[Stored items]
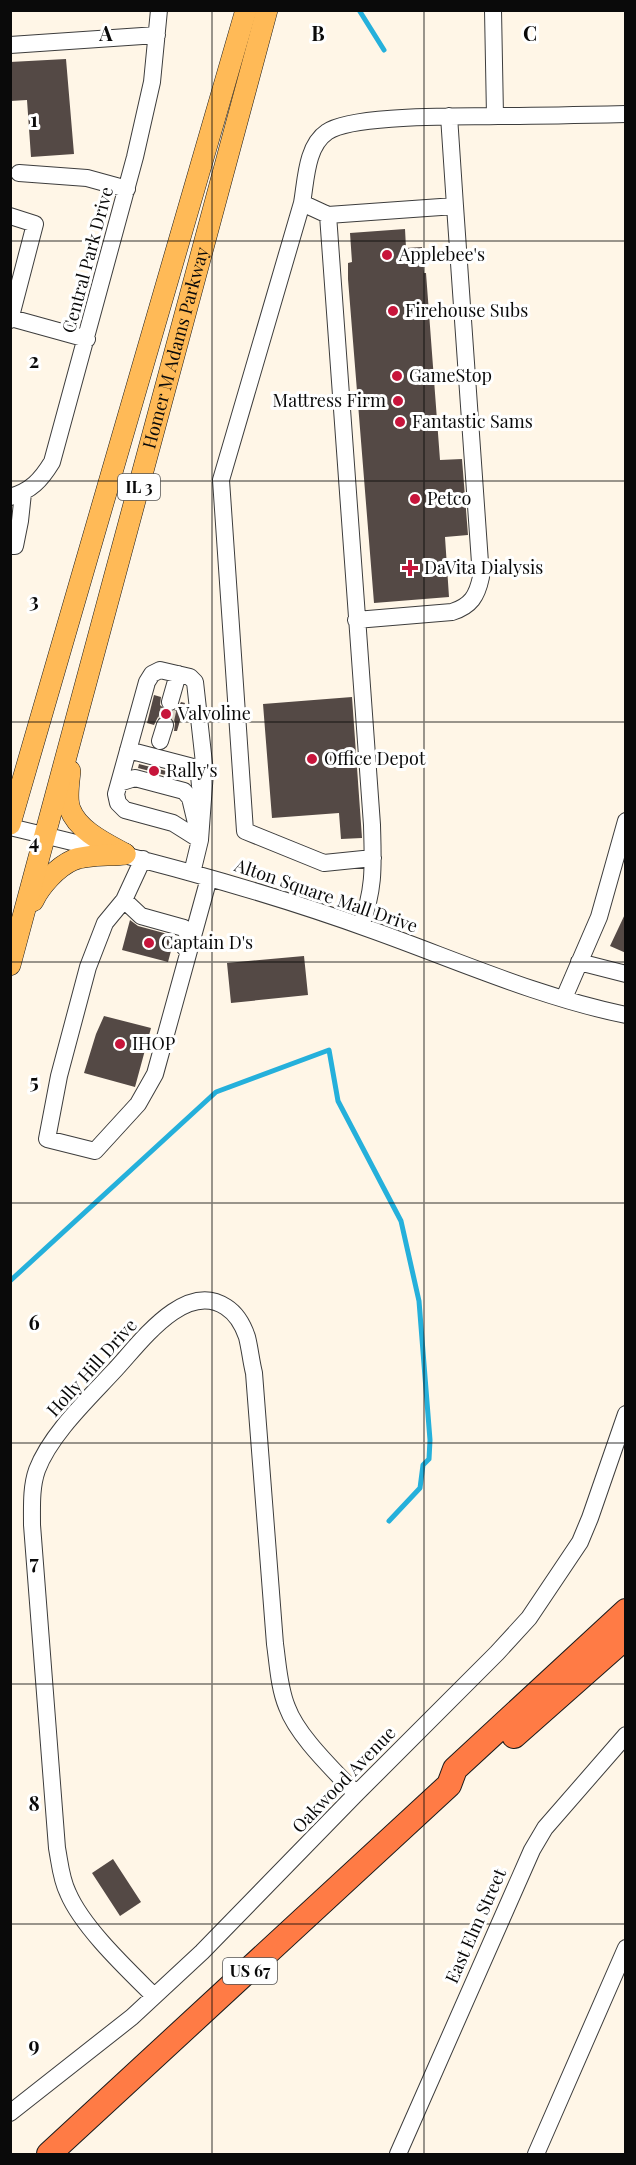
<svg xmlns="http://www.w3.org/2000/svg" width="636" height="2165" font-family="'Playfair Display',serif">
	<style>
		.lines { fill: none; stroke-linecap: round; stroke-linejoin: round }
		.stream { stroke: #25b0db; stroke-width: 5 }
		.building { fill: #544945 }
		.minor-tunnel { stroke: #dad3c6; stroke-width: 16; stroke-dasharray: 16 8; stroke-linecap: butt }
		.minor-casing { stroke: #3d3d3d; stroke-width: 18 }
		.major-casing { stroke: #1b1b1b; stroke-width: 22 }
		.highway-casing { stroke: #1b1b1b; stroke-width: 26 }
		.minor { stroke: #fff; stroke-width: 16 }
		.major { stroke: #ffba57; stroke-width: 21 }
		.highway { stroke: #ff7b45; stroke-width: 24 }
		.grid { fill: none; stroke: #0a0a0a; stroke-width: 1.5; stroke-opacity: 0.55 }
		.poi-dot { fill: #c7153b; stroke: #fff; stroke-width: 2 }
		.labels { text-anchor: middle; stroke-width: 6; stroke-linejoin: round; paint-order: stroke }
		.shield { fill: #fff; stroke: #545454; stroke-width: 1.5 }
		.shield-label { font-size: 16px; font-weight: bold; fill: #0a0a0a }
		.poi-label { font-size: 18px; fill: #0a0a0a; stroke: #fff; text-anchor: start }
		.street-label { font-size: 18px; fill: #0a0a0a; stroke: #fff }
		.grid-label { font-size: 20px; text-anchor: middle; font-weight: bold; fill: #0a0a0a; stroke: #fff; stroke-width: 6; stroke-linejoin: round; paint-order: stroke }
	</style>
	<rect width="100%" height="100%" fill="#fff6e7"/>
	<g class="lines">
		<path class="stream" d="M359,10l25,40
			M10,1281l206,-189 113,-42 9,51 63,120 18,80 11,139 -1,19 -6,6 -3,23 -31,33"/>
	</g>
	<path class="building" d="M66,59l8,95 -43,3 -4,-57 -17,1v-39z
		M405,229l1,19 16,-1 2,26h2l14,187 22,-1 6,76 -23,2 4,60 -75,6 -26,-324v-16l4,-1 -2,-29z
		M154,695l7,2 -1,8 8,7 9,-2 4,-8 4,1 -8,28h-3l1,-8 -2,-5 -5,-3 -10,2 -4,8 -7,-2z
		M352,697l10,141 -21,1 -2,-26 -67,5 -9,-114z
		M139,764l31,8 -1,4 -31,-8z
		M626,912v41l-16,-7z
		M130,920l8,6 37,10 -7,26 -46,-12z
		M304,956l4,39 -77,8 -4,-40z
		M104,1016l47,12 -16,59 -51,-14 12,-39z
		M113,1859l28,43 -21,14 -28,-43z"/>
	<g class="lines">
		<path class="minor-tunnel" d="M165,725l5,-23"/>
		<g class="minor-casing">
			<path id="minor" d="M493,10l2,106
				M10,45l147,-10
				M19,173l68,5 40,11
				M302,203l-81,277 24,351 79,32 49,-5
				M328,215l127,-9 -6,-90
				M10,216l25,8 -25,96
				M11,318l76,21
				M10,497c21,-6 31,-17 42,-35l83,-305 17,-75 7,-72
				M10,546h5l5,-25 3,-28
				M356,620l96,-8c19,-6 25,-16 29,-35l-26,-371
				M160,670l30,7 5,5 10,90 -5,68 -27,-17 -48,-13 -7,-7 -2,-9 31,-112 5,-8z
				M170,702l8,-28
				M160,741l5,-16
				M128,750l65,17 6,8 1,11
				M119,783l16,-5 49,13 6,7 10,42 -8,33
				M10,827c122,29 244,60 362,103 84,30 166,67 254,85
				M143,859l-19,41 -19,23 -17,44 -29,109 -12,63 48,12 43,-47 17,-30 54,-196
				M124,900l17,16 43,12 4,7 -3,13
				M361,926c14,-39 12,-61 11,-101l-44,-610 -26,-12c4,-22 4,-57 25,-71 25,-18 137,-15 171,-16 42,0 85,-1 128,-2
				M579,962l47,12
				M564,998l35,-81 27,-96
				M154,1996c-27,-27 -71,-68 -86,-103 -7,-14 -8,-29 -11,-45l-25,-323c0,-19 -1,-38 5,-55 13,-35 51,-71 76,-98 25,-26 71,-93 113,-65 11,7 17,18 21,30 3,12 4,24 7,36l21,271c3,21 4,44 12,63 11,30 47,63 69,87
				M10,2113l122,-96 70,-65 154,-158 141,-141 32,-35 51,-76 10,-24 36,-104
				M398,2154l134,-304 13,-22 81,-93
				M536,2154l90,-206"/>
		</g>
		<g class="major-casing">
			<g id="major">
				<path d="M70,771c-1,11 -4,28 0,38 8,22 37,35 55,45"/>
				<path d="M10,824l236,-814"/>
				<path d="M33,901c7,-15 24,-34 40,-41 15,-6 36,-4 52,-6"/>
				<path id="s1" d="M10,965l257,-955"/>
			</g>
		</g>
		<g class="highway-casing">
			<path id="highway" d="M514,1736l112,-99
				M49,2154l400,-369 6,-16 171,-158"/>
		</g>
		<use href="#minor" class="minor"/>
		<use href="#major" class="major"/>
		<use href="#highway" class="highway"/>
	</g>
	<path class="grid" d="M212,10v2144M424,10v2144M10,241h616M10,481h616M10,722h616M10,962h616M10,1203h616M10,1443h616M10,1684h616M10,1924h616"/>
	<g class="poi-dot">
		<circle cx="387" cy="255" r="6"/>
		<circle cx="393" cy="311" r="6"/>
		<circle cx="397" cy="376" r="6"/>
		<circle cx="398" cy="401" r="6"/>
		<circle cx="400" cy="422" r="6"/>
		<circle cx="415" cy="499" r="6"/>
		<path d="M407 559h6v6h6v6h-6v6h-6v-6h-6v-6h6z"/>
		<circle cx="166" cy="714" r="6"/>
		<circle cx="312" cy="759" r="6"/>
		<circle cx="154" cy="771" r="6"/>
		<circle cx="149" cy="943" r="6"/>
		<circle cx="120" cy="1044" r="6"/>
	</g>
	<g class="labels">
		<g class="shield">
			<rect x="118" y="474" width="42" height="26" rx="4.5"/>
			<rect x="223" y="1958" width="54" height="26" rx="4.5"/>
		</g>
		<g class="shield-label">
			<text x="139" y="493">IL 3</text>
			<text x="250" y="1977">US 67</text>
		</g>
		<g class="poi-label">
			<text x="399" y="261">Applebee's</text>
			<text x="405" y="317">Firehouse Subs</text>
			<text x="409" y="382">GameStop</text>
			<text x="386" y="407" text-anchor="end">Mattress Firm</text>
			<text x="412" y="428">Fantastic Sams</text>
			<text x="427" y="505">Petco</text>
			<text x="424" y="574">DaVita Dialysis</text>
			<text x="178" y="720">Valvoline</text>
			<text x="324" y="765">Office Depot</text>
			<text x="166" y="777">Rally's</text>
			<text x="161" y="949">Captain D's</text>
			<text x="132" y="1050">IHOP</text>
		</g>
		<g class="street-label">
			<text transform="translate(88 260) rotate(-75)" y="6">Central Park Drive</text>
			<text dy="6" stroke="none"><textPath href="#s1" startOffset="639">Homer M Adams Parkway</textPath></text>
			<text transform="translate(326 896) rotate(19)" y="6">Alton Square Mall Drive</text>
			<text transform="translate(92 1368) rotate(-48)" y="6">Holly Hill Drive</text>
			<text transform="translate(344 1780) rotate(-46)" y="6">Oakwood Avenue</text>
			<text transform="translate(476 1926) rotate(-66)" y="6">East Elm Street</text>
		</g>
	</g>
	<g class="grid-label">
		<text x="106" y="41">A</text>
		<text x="318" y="41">B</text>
		<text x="530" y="41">C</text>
		<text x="34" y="127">1</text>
		<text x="34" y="368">2</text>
		<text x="34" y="608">3</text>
		<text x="34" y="849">4</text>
		<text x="34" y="1089">5</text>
		<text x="34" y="1330">6</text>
		<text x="34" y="1570">7</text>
		<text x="34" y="1811">8</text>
		<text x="34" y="2052">9</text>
	</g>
	<rect width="636" height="2165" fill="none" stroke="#0a0a0a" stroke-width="24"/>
</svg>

* **Task**: Return each line of the data that contains the string "linecap".

* **Answer for the task**:
		.lines { fill: none; stroke-linecap: round; stroke-linejoin: round }
		.minor-tunnel { stroke: #dad3c6; stroke-width: 16; stroke-dasharray: 16 8; stroke-linecap: butt }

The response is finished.